語尾はそれぞれの方言の特徴がよく出る部分。富山県民は、旅行や帰省で富山に帰る電車内での会話に「~ちゃ」「~られ」の語尾が増えるにつれ、「ふるさとに帰ってきたなぁ」と安心感を覚えるそうだ。
食べ物の呼び名「グジ」と「サス」って何のこと?
日本海と立山連峰に囲まれた富山は、食の豊かな土地だ。そのため食べ物に関する独特の表現が多い。番付表の一番下の段には、食べ物に関する方言がまとめられている。例えば、富山を代表する海の幸「ホタルイカ」は、「マツイカ」「コイカ」などと呼ばれる。また、「アマダイ」は「グジ」、「カジキマグロ」は「サス」と言う。
いずれも富山県内のスーパーやおすし屋さんでは、普通に使われている。あまりになじんでいるため、「グジ」や「サス」が富山弁だと気づかずに使っていたという県民も多い。逆にいうと、観光客には何のことだか分からないこともあり得るので、これから富山に行く人は覚えておいて損はないだろう。
知らないとビックリしてしまう独特の富山弁も
比較的穏やかで耳なじみのいい富山弁だが、初めて耳にする人はビックリしてしまうような言葉もある。
例えば「だいてやる」という言葉。富山では、上司が部下に「だいてやるわいや」なんて言っている光景がよく見られるが、これは「(お金を)出してやる」が変化した、「おごってあげる」という意味の方言。決して「抱いてやる」とセクハラ発言しているわけではないので、言われても怒らないように。

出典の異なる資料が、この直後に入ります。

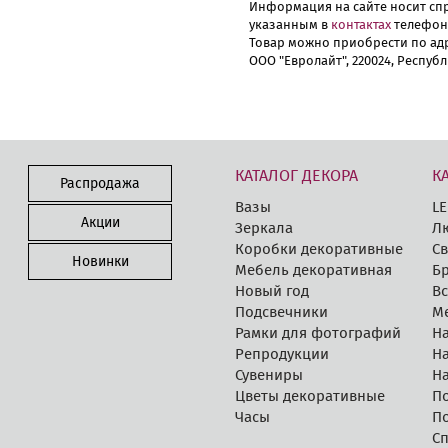
Информация на сайте носит спр
указанным в
контактах
телефон
Товар можно приобрести по адр
ООО "Евролайт", 220024, Республ
КАТАЛОГ ДЕКОРА
К
Распродажа
Вазы
LE
Акции
Зеркала
Л
Коробки декоративные
Св
Новинки
Мебель декоративная
Бр
Новый год
В
Подсвечники
М
Рамки для фотографий
Н
Репродукции
Н
Сувениры
Н
Цветы декоративные
П
Часы
П
С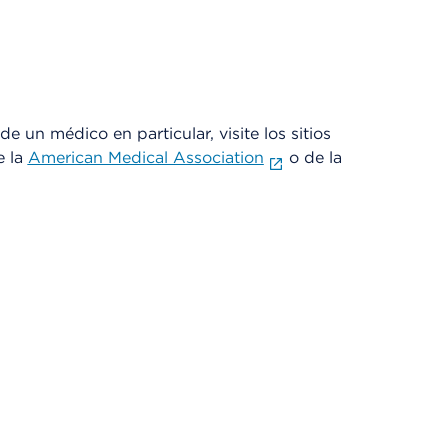
e un médico en particular, visite los sitios
e la
American Medical Association
o de la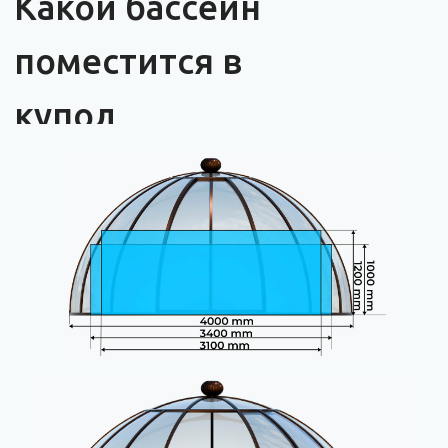
Видеоролики
купола для
бассейна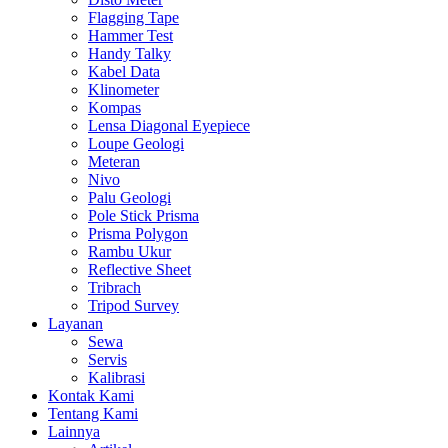
Flagging Tape
Hammer Test
Handy Talky
Kabel Data
Klinometer
Kompas
Lensa Diagonal Eyepiece
Loupe Geologi
Meteran
Nivo
Palu Geologi
Pole Stick Prisma
Prisma Polygon
Rambu Ukur
Reflective Sheet
Tribrach
Tripod Survey
Layanan
Sewa
Servis
Kalibrasi
Kontak Kami
Tentang Kami
Lainnya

それ以上にビックリしてしまいそうなのが、番付では西の前頭に入っている「おちんちんかく」。これは決していやらしい言葉ではなく、子どもなどに対して「おとなしく正座していなさい」という意味で使われる。「鎮座」が変化してこのような表現になったようだ。
とはいえ、現在そのまま使う人は少なく、少し短くした「ちんとしてなさい」という表現を使う人が多いそうだ。
日本列島のほぼ真ん中に位置する富山県の方言は、関西の影響を受けつつ、地元の風土や食文化を反映した独特の言葉だ。その語源や使い方を考えてみると、富山の人たちの優しさや気遣い、地の物に対する愛情などが感じられ、富山のいろいろな面が見えてくる。
この「富山県方言番付表」は県内観光スポットなどに貼ってある他、富山駅内の道の駅や観光スポットなどで、1枚100円で販売されている。富山商工会議所によると、このようにたくさんの方言を集めた番付というのは全国的にも珍しいため、発行から6年たった今でも問い合わせが多いそうだ。
富山に足を運んだ時には、地元の人たちの会話などにもぜひ耳を傾けて、温かくて興味深い富山弁を感じてほしい。